_What the exercise asks_. Please write out the stretch of rows from the start through the line containing "Zadanému názvu neodpovídají" word for word, leaving the pictures out of your answer.

[Source material — start]

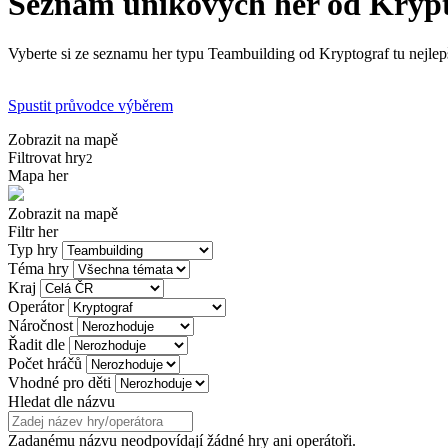
Seznam únikových her od Kryp
Vyberte si ze seznamu her typu Teambuilding od Kryptograf tu nejlepš
Spustit průvodce výběrem
Zobrazit na mapě
Filtrovat hry
2
Mapa her
Zobrazit na mapě
Filtr her
Typ hry
Téma hry
Kraj
Operátor
Náročnost
Řadit dle
Počet hráčů
Vhodné pro děti
Hledat dle názvu
Zadanému názvu neodpovídají žádné hry ani operátoři.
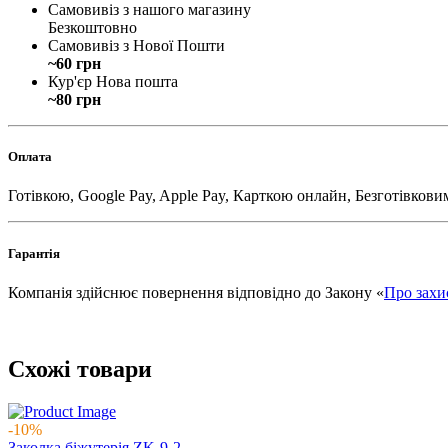
Самовивіз з нашого магазину
Безкоштовно
Самовивіз з Нової Пошти
~60 грн
Кур'єр Нова пошта
~80 грн
Оплата
Готівкою, Google Pay, Apple Pay, Карткою онлайн, Безготівкови
Гарантія
Компанія здійснює повернення відповідно до Закону «
Про захи
Схожі товари
-10%
Заколка біжутерія ZK-9-2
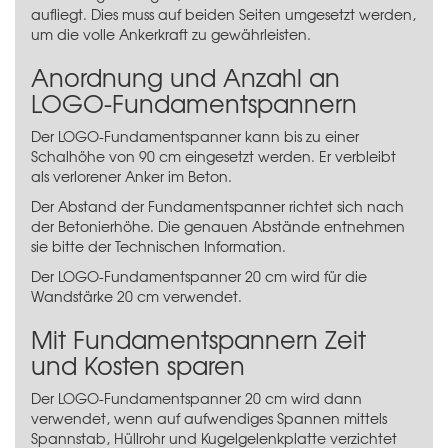
aufliegt. Dies muss auf beiden Seiten umgesetzt werden,
um die volle Ankerkraft zu gewährleisten.
Anordnung und Anzahl an
LOGO-Fundamentspannern
Der LOGO-Fundamentspanner kann bis zu einer
Schalhöhe von 90 cm eingesetzt werden. Er verbleibt
als verlorener Anker im Beton.
Der Abstand der Fundamentspanner richtet sich nach
der Betonierhöhe. Die genauen Abstände entnehmen
sie bitte der Technischen Information.
Der LOGO-Fundamentspanner 20 cm wird für die
Wandstärke 20 cm verwendet.
Mit Fundamentspannern Zeit
und Kosten sparen
Der LOGO-Fundamentspanner 20 cm wird dann
verwendet, wenn auf aufwendiges Spannen mittels
Spannstab, Hüllrohr und Kugelgelenkplatte verzichtet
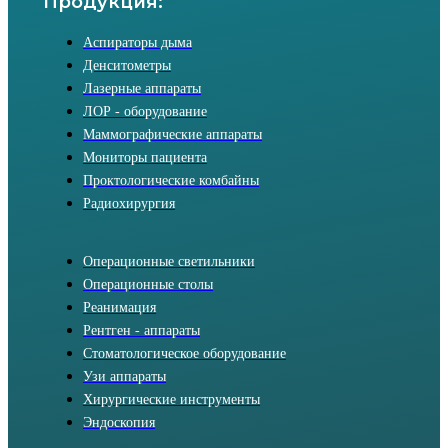
Продукция:
Аспираторы дыма
Денситометры
Лазерные аппараты
ЛОР - оборудование
Маммографические аппараты
Мониторы пациента
Проктологические комбайны
Радиохирургия
Операционные светильники
Операционные столы
Реанимация
Рентген - аппараты
Стоматологическое оборудование
Узи аппараты
Хирургические инструменты
Эндоскопия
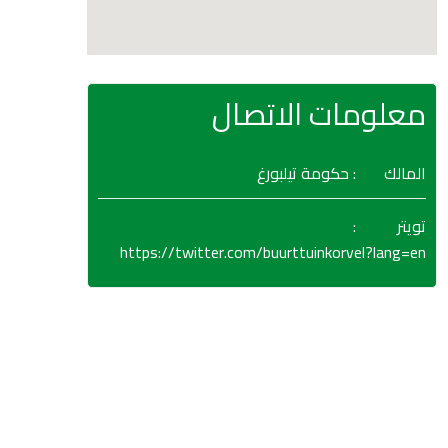
معلومات الاتصال
المالك
: حكومة تيلبورغ
:
تويتر
https://twitter.com/buurttuinkorvel?lang=en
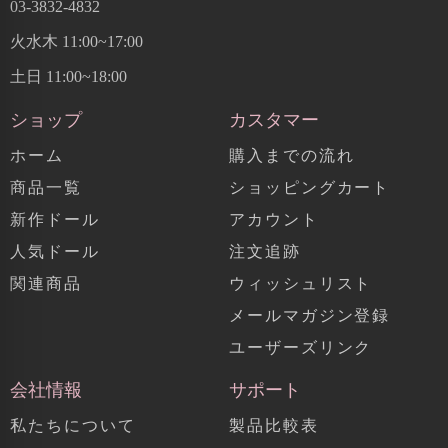
03-3832-4832
火水木 11:00~17:00
土日 11:00~18:00
ショップ
カスタマー
ホーム
購入までの流れ
商品一覧
ショッピングカート
新作ドール
アカウント
人気ドール
注文追跡
関連商品
ウィッシュリスト
メールマガジン登録
ユーザーズリンク
会社情報
サポート
私たちについて
製品比較表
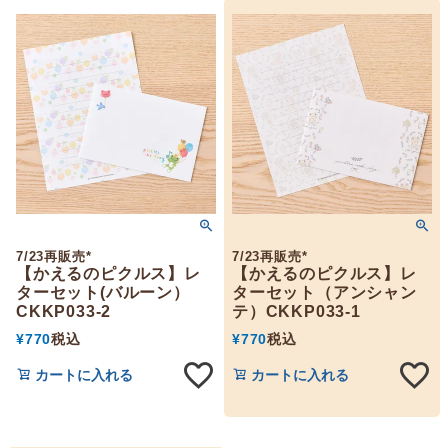
7/23再販売*
7/23再販売*
【かえるのピクルス】レ
【かえるのピクルス】レ
ターセット(バルーン）
ターセット（アンシャン
CKKP033-2
テ）CKKP033-1
¥
770
税込
¥
770
税込
カートに入れる
カートに入れる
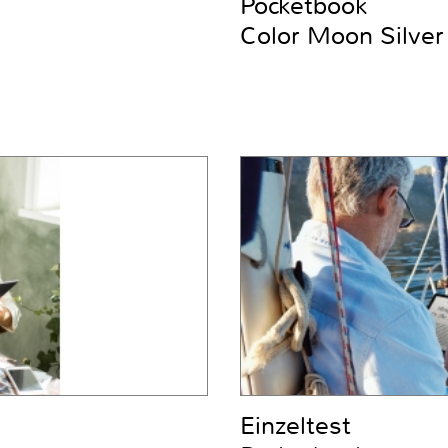
Pocketbook
Color Moon Silver
Einzeltest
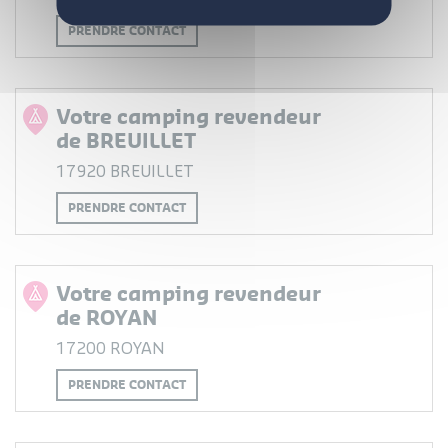
Devenez propriétaire
Questions / réponses
PRENDRE CONTACT
Votre camping revendeur
de BREUILLET
17920 BREUILLET
PRENDRE CONTACT
Votre camping revendeur
de ROYAN
17200 ROYAN
PRENDRE CONTACT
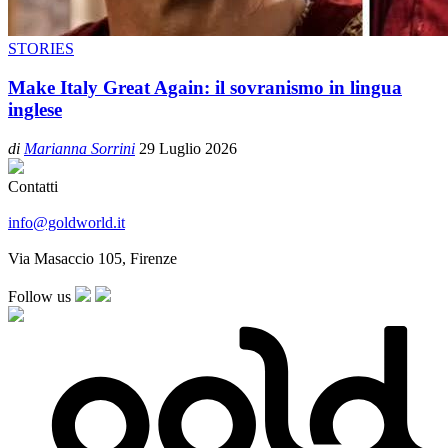
STORIES
Make Italy Great Again: il sovranismo in lingua
inglese
di
Marianna Sorrini
29 Luglio 2026
Contatti
info@goldworld.it
Via Masaccio 105, Firenze
Follow us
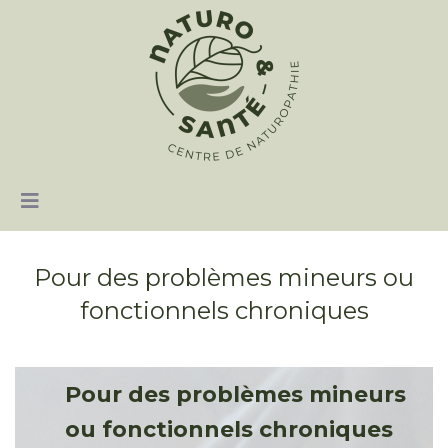
Pour des problèmes mineurs ou
fonctionnels chroniques
Pour des problèmes mineurs
ou fonctionnels chroniques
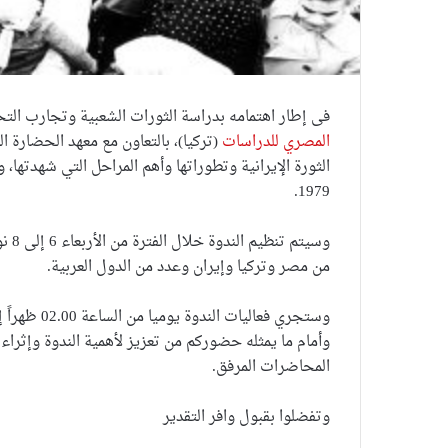
فى إطار اهتمامه بدراسة الثورات الشعبية وتجارب التح
المصري للدراسات
(تركيا)، بالتعاون مع معهد الحضارة ا
1979.
من مصر وتركيا وإيران وعدد من الدول العربية.
وستجري فعاليات الندوة يوميا من الساعة 02.00 ظهراً إلى الساعة 18.00 مساء.
وأمام ما يمثله حضوركم من تعزيز لأهمية الندوة وإثراء
المحاضرات المرفق.
وتفضلوا بقبول وافر التقدير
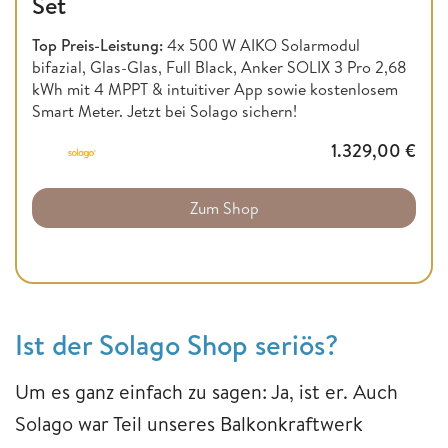
Set
Top Preis-Leistung:
4x 500 W AIKO Solarmodul
bifazial, Glas-Glas, Full Black, Anker SOLIX 3 Pro 2,68
kWh mit 4 MPPT & intuitiver App sowie kostenlosem
Smart Meter. Jetzt bei Solago sichern!
1.329,00
€
Zum Shop
Ist der Solago Shop seriös?
Um es ganz einfach zu sagen: Ja, ist er. Auch
Solago war Teil unseres Balkonkraftwerk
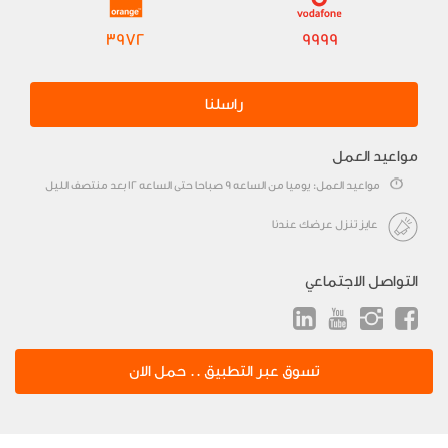
3972
9999
راسلنا
مواعيد العمل
مواعيد العمل: يوميا من الساعه 9 صباحا حتى الساعه 12 بعد منتصف الليل
عايز تنزل عرضك عندنا
التواصل الاجتماعي
تسوق عبر التطبيق .. حمل الان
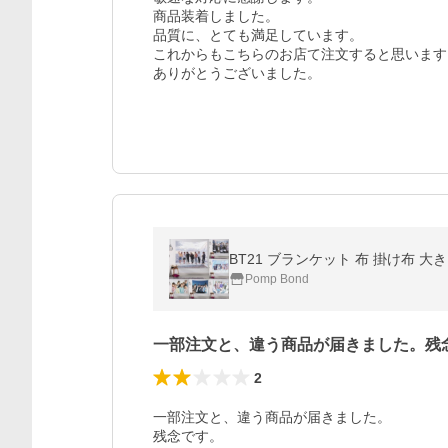
商品装着しました。

品質に、とても満足しています。

これからもこちらのお店て注文すると思います。
ありがとうございました。
BT21 ブランケット 布 掛け布 大
Pomp Bond
一部注文と、違う商品が届きました。残
2
一部注文と、違う商品が届きました。

残念です。
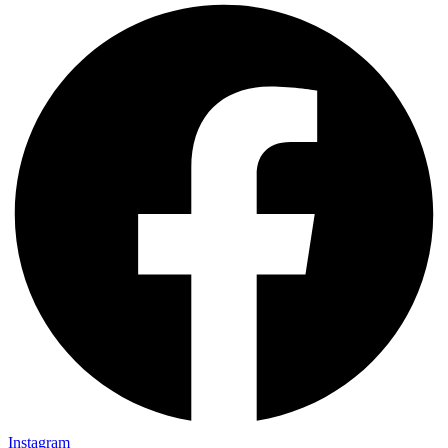
Instagram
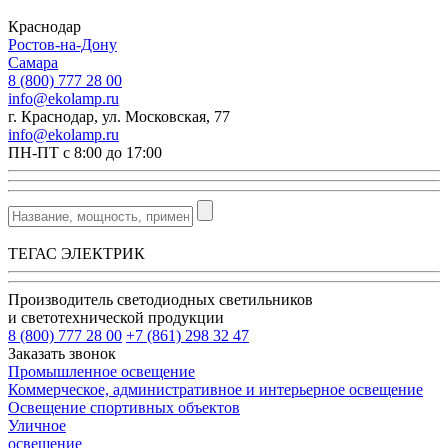
Краснодар
Ростов-на-Дону
Самара
8 (800) 777 28 00
info@ekolamp.ru
г. Краснодар, ул. Московская, 77
info@ekolamp.ru
ПН-ПТ с 8:00 до 17:00
ТЕГАС ЭЛЕКТРИК
Производитель светодиодных светильников
и светотехнической продукции
8 (800) 777 28 00
+7 (861) 298 32 47
Заказать звонок
Промышленное освещение
Коммерческое, административное и интерьерное освещение
Освещение спортивных объектов
Уличное
освещение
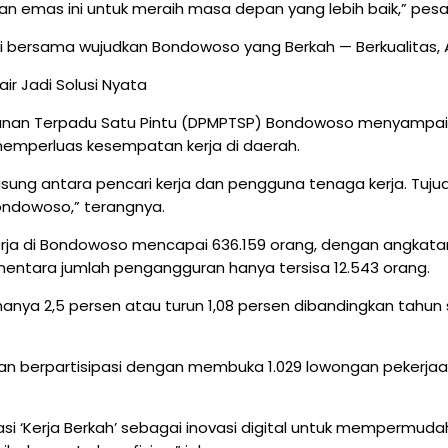
n emas ini untuk meraih masa depan yang lebih baik,” pesa
bersama wujudkan Bondowoso yang Berkah — Berkualitas, Aksel
ir Jadi Solusi Nyata
anan Terpadu Satu Pintu (DPMPTSP) Bondowoso menyampai
emperluas kesempatan kerja di daerah.
sung antara pencari kerja dan pengguna tenaga kerja. Tuj
ondowoso,” terangnya.
rja di Bondowoso mencapai 636.159 orang, dengan angkatan 
sementara jumlah pengangguran hanya tersisa 12.543 orang.
 hanya 2,5 persen atau turun 1,08 persen dibandingkan tahu
an berpartisipasi dengan membuka 1.029 lowongan pekerjaan. H
‘Kerja Berkah’ sebagai inovasi digital untuk mempermudah i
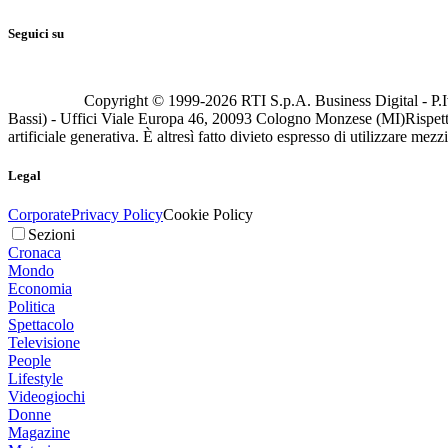
Seguici su
Copyright © 1999-
2026
RTI S.p.A. Business Digital - P.I
Bassi) - Uffici Viale Europa 46, 20093 Cologno Monzese (MI)
Rispett
artificiale generativa. È altresì fatto divieto espresso di utilizzare mez
Legal
Corporate
Privacy Policy
Cookie Policy
Sezioni
Cronaca
Mondo
Economia
Politica
Spettacolo
Televisione
People
Lifestyle
Videogiochi
Donne
Magazine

[Source material — finish]

_Solution to the problem_.
Seznam únikových her od Kryp
Vyberte si ze seznamu her typu Teambuilding od Kryptograf tu nejlepš
Spustit průvodce výběrem
Zobrazit na mapě
Filtrovat hry
2
Mapa her
Zobrazit na mapě
Filtr her
Typ hry
Téma hry
Kraj
Operátor
Náročnost
Řadit dle
Počet hráčů
Vhodné pro děti
Hledat dle názvu
Zadanému názvu neodpovídají žádné hry ani operátoři.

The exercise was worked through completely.